To quote Samuel Beckett from the novel Watt – No Symbols where none intended.

One of the most intriguing characters in the work, and there are many, is Grandpa, who looms so large in the story yet is only occasionally seen through his acts of brutality and kindness. Was there a reason he was made that way?

I think that to be that way is part of being human. He is generous but also capable of inhuman cruelty. He has an eye for the quick buck etc. but is a loyal friend who often never forgives an insult nor forgets generosity.

I was intrigued by the narrator of the story, as I am sure a lot of readers will be. He is someone who is both in the story and yet distant from it. Who exactly is the narrator?

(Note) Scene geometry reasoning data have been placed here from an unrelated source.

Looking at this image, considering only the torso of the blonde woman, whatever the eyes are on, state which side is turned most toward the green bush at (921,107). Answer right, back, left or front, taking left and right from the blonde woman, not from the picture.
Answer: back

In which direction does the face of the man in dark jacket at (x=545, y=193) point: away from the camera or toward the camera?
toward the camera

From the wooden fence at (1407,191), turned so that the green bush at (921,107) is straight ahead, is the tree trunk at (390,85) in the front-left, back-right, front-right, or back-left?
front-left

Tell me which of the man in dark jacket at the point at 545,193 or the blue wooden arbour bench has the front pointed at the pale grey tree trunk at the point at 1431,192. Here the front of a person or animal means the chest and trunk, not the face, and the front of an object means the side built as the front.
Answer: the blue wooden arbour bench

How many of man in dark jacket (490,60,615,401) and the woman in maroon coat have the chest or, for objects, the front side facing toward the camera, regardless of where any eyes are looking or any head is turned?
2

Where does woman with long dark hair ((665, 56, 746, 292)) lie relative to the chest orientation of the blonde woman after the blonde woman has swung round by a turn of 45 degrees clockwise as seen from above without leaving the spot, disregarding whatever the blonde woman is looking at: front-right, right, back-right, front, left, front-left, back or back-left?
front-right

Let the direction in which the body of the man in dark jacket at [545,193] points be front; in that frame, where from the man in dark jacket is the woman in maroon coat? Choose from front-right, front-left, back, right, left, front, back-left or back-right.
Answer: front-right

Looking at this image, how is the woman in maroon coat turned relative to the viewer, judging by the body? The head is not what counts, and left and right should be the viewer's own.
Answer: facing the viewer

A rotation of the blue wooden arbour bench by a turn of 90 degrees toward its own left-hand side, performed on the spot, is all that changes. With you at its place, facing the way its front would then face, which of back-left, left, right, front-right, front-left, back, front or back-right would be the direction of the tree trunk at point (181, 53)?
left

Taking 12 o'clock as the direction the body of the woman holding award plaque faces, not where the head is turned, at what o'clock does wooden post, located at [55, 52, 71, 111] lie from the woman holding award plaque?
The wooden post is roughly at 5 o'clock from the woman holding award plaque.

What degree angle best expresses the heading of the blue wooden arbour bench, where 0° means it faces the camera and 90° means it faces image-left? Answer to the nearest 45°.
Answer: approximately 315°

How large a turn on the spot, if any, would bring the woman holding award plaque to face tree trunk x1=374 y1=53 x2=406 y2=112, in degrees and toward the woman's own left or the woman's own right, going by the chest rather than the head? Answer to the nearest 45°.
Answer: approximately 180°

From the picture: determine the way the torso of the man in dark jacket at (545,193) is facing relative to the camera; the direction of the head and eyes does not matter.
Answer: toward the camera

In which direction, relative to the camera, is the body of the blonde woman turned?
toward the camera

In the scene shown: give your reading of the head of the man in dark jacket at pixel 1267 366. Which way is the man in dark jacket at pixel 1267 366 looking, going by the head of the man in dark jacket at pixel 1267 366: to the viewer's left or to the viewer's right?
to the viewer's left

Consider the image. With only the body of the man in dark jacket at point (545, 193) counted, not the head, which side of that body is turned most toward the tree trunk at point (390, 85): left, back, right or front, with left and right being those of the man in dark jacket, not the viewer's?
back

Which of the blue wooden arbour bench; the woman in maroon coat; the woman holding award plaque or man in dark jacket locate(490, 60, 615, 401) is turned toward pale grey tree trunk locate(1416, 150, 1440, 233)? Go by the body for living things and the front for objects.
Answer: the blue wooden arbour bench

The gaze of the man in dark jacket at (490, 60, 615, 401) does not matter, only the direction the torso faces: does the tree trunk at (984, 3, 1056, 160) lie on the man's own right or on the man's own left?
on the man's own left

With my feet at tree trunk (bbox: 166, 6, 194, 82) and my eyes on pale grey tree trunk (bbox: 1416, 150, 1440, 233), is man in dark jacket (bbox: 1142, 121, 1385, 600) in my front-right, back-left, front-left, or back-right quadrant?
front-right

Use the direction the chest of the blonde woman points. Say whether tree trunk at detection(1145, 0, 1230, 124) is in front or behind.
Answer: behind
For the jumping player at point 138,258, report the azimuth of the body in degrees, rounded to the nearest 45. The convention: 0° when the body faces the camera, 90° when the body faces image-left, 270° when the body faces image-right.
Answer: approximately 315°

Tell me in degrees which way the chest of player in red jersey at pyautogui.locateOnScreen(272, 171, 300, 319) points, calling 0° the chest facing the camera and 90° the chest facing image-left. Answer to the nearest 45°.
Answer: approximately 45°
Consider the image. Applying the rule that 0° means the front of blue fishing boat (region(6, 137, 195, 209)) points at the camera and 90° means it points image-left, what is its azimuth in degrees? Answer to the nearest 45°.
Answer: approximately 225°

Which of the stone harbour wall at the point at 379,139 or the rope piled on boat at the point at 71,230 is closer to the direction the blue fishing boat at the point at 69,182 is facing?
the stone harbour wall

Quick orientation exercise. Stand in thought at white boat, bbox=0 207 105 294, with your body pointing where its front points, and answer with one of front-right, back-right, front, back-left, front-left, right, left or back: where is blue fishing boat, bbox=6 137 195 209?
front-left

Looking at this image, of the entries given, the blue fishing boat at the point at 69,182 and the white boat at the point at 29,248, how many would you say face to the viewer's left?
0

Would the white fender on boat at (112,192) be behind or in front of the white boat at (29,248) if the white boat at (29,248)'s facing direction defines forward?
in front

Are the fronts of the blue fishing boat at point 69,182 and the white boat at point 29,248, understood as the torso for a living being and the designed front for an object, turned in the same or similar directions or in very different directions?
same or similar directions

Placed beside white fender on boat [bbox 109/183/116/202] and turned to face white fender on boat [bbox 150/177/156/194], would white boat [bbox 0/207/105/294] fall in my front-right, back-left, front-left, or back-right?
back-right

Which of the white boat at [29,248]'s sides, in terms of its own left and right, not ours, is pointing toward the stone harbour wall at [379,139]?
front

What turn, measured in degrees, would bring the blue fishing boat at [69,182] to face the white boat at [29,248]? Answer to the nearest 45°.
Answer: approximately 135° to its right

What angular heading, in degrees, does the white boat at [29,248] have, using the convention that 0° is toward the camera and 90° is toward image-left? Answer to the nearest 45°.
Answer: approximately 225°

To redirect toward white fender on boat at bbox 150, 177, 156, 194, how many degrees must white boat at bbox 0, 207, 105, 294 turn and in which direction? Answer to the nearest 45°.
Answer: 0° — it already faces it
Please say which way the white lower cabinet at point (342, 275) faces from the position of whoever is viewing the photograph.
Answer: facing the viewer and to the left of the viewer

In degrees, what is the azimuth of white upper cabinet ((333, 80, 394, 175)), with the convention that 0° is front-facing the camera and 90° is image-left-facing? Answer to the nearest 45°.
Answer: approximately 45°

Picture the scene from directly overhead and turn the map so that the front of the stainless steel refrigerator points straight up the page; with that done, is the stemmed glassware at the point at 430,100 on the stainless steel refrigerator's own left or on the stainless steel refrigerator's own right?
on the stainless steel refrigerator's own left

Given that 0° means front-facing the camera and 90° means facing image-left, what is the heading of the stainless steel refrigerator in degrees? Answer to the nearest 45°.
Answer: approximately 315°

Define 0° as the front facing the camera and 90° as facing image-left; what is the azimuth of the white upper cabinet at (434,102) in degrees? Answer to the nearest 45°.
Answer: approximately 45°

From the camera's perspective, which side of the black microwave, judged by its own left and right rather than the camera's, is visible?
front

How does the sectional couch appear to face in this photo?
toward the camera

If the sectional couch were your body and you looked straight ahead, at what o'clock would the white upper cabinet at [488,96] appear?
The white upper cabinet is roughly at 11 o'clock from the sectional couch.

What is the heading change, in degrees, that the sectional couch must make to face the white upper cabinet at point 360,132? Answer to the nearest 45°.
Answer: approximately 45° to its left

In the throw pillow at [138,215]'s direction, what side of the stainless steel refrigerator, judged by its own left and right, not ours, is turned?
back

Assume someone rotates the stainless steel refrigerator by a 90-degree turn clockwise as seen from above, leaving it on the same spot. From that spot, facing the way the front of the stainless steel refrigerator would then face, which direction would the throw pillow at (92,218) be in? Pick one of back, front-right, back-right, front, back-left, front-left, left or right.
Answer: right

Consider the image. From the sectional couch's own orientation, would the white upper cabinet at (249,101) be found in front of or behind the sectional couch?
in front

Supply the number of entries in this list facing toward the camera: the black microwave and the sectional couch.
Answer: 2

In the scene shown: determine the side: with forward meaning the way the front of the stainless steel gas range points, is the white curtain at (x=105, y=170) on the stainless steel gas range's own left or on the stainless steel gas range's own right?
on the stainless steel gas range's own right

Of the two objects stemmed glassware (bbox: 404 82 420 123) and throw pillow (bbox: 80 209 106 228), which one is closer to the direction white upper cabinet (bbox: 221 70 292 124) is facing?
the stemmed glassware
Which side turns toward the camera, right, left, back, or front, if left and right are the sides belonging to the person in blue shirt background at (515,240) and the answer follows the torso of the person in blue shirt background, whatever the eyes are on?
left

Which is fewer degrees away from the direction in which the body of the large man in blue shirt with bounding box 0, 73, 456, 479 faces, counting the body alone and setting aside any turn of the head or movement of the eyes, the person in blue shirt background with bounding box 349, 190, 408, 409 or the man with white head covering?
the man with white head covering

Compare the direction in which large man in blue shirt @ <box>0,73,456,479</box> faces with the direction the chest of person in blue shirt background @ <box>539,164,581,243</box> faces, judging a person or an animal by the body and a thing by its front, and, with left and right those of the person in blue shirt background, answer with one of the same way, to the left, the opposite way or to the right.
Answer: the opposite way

I worried about the narrator a little bit. I wondered who could tell the story of the house with utmost candor and I realized that only a younger member of the family could have the kind of unflinching gaze or the cold eye to tell the unvarnished story of the house.

How did the inspiration for this novel come? Was it a flash of an idea, lines of dialogue, or did the story come fully made?

The idea of the house came first but as soon as the house was built the inhabitants began to casually walk in.

How long have you been working on it before it finally got out there?

I had the idea for quite a while but it only began to concretize about five years ago.

So what next should readers be looking forward to from you?

Another book on a man I call the Nigerian Prophet. And thanks for the interview and it was nice meeting you at Africa Reads in London over the summer. Best wishes for your forthcoming novel.

Thanks a lot. It was great meeting you too. All the best with yours.